Mr Key said legal protections would be worked through with the Iraqi Government in the coming weeks.
Foreign Minister Murray McCully is expected to visit Baghdad some time to negotiate an agreement with the Iraqi Government.
Mr Key said New Zealand would appoint a new ambassador on counter-terrorism - which mirrors a move announced yesterday by Australian Prime Minister Tony Abbott.
Mr Key last year said there was a watchlist of 35 to 40 New Zealanders "of concern in the foreign fighter context", and they remained under surveillance.
He also said an additional group requiring further investigation was "growing in number".
"We have strengthened the ability of our intelligence agencies to deal with this and they are taking steps to add to their resources.
"We cannot be complacent, as events in Sydney, Paris and Ottawa have underscored."
Mr Key concluded his statement by saying New Zealand did not take its commitment to Iraq lightly.

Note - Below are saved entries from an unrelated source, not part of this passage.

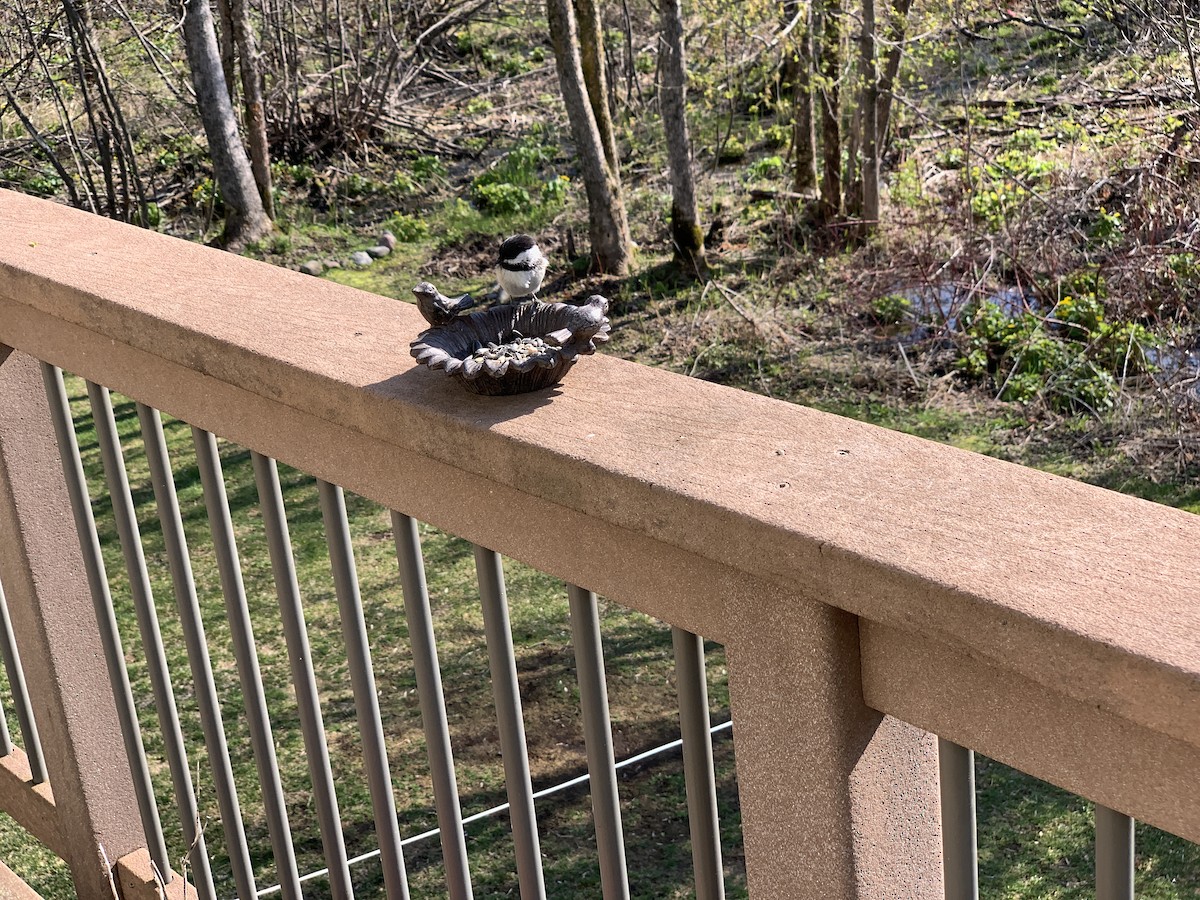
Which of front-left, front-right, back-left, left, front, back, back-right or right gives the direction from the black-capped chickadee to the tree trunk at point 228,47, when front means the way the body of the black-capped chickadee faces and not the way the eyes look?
back-right

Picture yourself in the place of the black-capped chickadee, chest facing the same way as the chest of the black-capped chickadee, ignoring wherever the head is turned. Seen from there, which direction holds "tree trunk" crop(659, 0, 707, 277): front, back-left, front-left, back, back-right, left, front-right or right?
back-right

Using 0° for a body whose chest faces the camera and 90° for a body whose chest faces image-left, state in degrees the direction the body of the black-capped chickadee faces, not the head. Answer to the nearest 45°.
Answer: approximately 45°

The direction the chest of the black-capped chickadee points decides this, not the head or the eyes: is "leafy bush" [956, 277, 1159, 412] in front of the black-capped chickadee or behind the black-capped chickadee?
behind

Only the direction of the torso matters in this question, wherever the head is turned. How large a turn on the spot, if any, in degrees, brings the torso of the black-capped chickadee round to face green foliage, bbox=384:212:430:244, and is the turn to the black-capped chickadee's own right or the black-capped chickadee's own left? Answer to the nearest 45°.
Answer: approximately 135° to the black-capped chickadee's own right

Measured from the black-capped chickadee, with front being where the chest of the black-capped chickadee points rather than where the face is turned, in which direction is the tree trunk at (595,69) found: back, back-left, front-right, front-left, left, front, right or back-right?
back-right
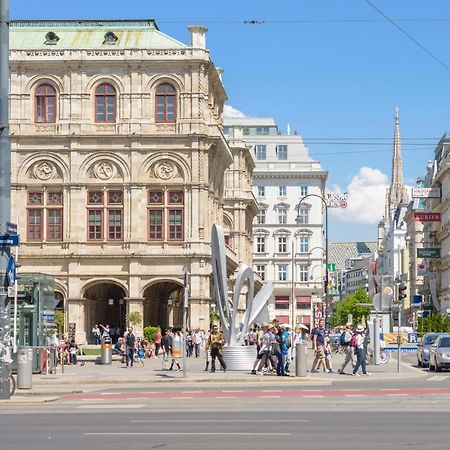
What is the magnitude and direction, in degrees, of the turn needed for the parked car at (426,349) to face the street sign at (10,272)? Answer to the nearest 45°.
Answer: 0° — it already faces it

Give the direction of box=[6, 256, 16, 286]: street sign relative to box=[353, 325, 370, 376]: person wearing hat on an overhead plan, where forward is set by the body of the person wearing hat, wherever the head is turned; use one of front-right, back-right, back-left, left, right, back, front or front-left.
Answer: back-right

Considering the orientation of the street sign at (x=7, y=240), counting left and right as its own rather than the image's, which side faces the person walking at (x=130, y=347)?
back

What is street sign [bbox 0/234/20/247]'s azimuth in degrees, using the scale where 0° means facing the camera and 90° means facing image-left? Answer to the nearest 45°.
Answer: approximately 0°

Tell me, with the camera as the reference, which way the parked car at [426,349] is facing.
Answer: facing the viewer and to the left of the viewer

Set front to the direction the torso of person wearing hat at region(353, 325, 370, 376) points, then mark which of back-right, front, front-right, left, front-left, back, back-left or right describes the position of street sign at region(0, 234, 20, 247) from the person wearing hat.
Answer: back-right

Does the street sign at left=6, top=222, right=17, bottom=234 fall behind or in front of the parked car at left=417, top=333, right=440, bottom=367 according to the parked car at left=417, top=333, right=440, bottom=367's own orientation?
in front

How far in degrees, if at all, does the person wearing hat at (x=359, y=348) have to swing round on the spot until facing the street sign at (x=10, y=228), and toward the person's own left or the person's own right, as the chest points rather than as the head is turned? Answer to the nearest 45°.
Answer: approximately 135° to the person's own right

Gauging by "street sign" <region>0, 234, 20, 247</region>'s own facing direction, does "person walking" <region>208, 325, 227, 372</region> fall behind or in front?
behind
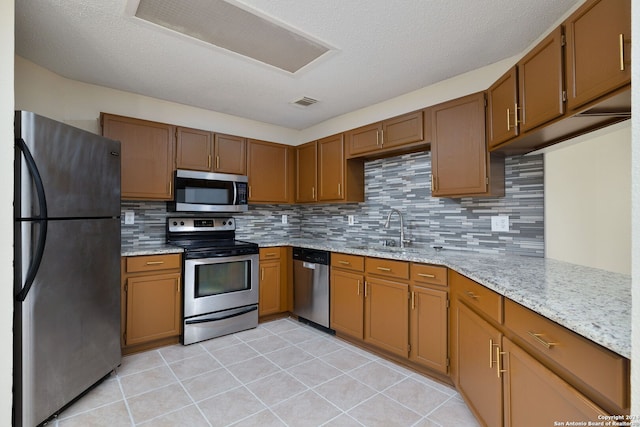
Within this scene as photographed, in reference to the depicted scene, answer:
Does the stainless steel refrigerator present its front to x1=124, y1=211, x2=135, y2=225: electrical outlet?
no

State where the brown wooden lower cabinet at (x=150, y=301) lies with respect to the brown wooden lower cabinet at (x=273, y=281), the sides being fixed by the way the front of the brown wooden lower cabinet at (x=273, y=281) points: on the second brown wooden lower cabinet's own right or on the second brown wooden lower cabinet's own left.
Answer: on the second brown wooden lower cabinet's own right

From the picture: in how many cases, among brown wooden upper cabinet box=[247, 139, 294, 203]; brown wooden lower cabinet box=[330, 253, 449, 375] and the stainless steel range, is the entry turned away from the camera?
0

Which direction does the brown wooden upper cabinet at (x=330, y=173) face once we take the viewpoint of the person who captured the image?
facing the viewer and to the left of the viewer

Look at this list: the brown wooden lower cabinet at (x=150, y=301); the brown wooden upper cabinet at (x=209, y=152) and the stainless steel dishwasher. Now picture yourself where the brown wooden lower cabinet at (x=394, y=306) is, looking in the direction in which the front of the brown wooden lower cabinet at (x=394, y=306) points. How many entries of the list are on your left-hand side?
0

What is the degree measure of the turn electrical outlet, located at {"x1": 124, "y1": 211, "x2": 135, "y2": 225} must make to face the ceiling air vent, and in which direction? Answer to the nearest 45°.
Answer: approximately 45° to its left

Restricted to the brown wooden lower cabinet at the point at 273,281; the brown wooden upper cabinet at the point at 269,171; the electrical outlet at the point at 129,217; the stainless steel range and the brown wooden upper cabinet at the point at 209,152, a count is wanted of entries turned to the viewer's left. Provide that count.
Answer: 0

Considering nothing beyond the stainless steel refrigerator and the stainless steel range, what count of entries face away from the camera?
0

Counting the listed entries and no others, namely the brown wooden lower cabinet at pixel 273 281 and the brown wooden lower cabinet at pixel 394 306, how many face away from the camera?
0

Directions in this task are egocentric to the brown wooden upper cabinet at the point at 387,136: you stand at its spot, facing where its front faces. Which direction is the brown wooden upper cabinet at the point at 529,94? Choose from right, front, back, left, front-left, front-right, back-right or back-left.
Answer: left

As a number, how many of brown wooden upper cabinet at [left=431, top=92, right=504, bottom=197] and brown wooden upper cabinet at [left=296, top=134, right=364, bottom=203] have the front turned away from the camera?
0

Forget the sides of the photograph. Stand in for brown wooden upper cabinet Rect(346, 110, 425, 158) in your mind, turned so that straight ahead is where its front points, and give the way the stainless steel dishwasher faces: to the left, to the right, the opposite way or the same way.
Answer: the same way

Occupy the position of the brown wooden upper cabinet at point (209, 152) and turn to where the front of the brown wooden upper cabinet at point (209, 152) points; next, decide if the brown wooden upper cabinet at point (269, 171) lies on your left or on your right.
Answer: on your left

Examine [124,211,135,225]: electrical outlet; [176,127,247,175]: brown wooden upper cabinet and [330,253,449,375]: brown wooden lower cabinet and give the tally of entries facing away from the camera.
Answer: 0

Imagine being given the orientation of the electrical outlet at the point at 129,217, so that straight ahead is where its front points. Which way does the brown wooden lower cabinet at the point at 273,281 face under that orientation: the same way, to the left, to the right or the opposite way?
the same way

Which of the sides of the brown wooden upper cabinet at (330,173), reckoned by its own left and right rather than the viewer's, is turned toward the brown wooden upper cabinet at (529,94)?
left

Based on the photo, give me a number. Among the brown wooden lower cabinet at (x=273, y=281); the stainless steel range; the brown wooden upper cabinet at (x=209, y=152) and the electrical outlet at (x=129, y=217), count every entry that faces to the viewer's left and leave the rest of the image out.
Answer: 0
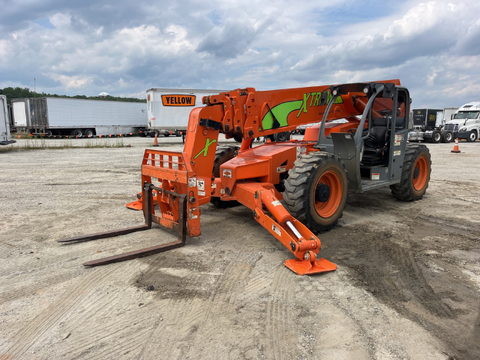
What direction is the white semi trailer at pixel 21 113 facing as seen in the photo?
away from the camera

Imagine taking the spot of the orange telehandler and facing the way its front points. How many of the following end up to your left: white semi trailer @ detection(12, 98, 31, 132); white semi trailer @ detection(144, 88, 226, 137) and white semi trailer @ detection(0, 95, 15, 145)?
0

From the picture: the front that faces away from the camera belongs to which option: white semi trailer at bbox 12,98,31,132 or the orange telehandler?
the white semi trailer

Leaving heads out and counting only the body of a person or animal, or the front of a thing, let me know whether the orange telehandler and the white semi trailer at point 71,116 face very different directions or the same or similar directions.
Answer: very different directions

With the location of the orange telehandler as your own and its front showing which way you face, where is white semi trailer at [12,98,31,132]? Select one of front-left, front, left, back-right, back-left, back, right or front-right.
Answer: right

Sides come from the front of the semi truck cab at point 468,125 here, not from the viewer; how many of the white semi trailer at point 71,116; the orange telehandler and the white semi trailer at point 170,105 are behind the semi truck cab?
0

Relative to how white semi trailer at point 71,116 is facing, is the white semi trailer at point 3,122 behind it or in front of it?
behind

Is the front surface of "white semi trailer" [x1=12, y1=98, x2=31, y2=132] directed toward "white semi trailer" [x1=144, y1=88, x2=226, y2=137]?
no

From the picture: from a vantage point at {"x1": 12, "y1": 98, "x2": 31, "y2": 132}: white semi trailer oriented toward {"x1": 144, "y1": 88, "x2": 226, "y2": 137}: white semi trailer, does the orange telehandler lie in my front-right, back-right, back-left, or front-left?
front-right

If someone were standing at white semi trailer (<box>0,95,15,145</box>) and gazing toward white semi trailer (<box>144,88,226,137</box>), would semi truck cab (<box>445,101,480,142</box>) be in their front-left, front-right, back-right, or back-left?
front-right

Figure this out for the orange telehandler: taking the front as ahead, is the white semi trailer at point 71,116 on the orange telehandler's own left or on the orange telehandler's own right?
on the orange telehandler's own right

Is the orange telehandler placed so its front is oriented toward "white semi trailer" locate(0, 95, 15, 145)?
no

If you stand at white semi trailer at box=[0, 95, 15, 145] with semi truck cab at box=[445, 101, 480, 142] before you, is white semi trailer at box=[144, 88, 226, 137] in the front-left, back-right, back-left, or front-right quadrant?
front-left

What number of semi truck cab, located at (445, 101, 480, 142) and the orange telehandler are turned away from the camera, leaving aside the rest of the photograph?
0

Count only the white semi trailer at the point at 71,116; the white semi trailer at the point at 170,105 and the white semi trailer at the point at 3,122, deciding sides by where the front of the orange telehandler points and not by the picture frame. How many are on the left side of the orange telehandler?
0

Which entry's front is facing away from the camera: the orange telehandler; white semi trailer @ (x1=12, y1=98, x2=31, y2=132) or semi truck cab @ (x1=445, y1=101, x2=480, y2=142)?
the white semi trailer

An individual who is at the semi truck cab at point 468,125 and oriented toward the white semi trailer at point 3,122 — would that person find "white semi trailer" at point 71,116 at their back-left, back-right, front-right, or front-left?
front-right
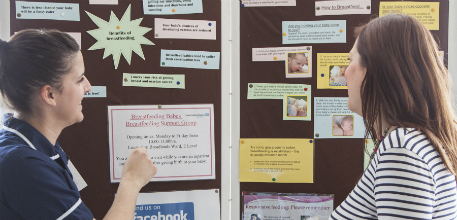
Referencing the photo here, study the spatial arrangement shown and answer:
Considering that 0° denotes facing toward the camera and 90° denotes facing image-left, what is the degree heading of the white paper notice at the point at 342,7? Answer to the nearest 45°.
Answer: approximately 0°

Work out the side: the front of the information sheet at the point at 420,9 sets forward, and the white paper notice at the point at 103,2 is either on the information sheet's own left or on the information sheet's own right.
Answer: on the information sheet's own right

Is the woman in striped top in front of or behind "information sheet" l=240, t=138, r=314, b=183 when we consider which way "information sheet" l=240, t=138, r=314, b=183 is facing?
in front

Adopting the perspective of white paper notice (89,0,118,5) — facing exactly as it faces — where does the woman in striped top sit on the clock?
The woman in striped top is roughly at 11 o'clock from the white paper notice.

"In return we expect that the Iraqi government will make good on its commitment to an inclusive government that treats all Iraqi citizens with respect.
"Sending our forces to Iraq is not an easy decision but it is the right decision. They will go with our best wishes."
Defence Minister Gerry Brownlee said the total estimated cost of a two-year deployment was $65 million, though some costs had not yet been finalised.
In his reply to the Prime Minister's statement, Labour leader Andrew Little said Labour could see no case for sending troops to Iraq.
He said it was clear Islamic State was brutal.
"There wouldn't be a New Zealander whose seen those images whose stomachs have not been turned. But let's be clear what we're dealing with. They call themselves, Islamic State, but they are not a state. They run across borders, they are cultural, ethnic, religious and driven by a number of motivations."
He said it was a "depository of the dispossessed, the extreme and yes, the evil."
"But it is not a conventional enemy."
Mr Little said it was clear the Government had made its decision some time ago "and I venture to suggest it was taken for a range of reasons that have not been outlined today."
Mr Little said he doubted Mr Key's assurances the training forces would be 'behind the wire.' He said there was little doubt the troops would be exposed to the wider combat and little to gain.
"After 10 years of training of the Iraq Army by the US Army, ... what impact will we have? What can we hope to achieve? We think be sending a very modest force, we are going to achieve what the US Army has not been able to achieve in 10 years? We will not fix the Iraqi Army. It is broken, it is corrupt."
He said Iraq's foreign minister had told Labour that civil reconstruction was just as critical. "No one will defeat Islamic State through the Iraqi Army." He said that could only be achieved by turning Iraq into a well-functioning state and developing industries such as agriculture.
"NZ has a reputation abroad as an honest broker. We won [the Security Council seat] because of our reputations as a responsible, reputable global citizen." He said NZ had an opportunity to provide leadership in a way it had not before and should do that in Iraq.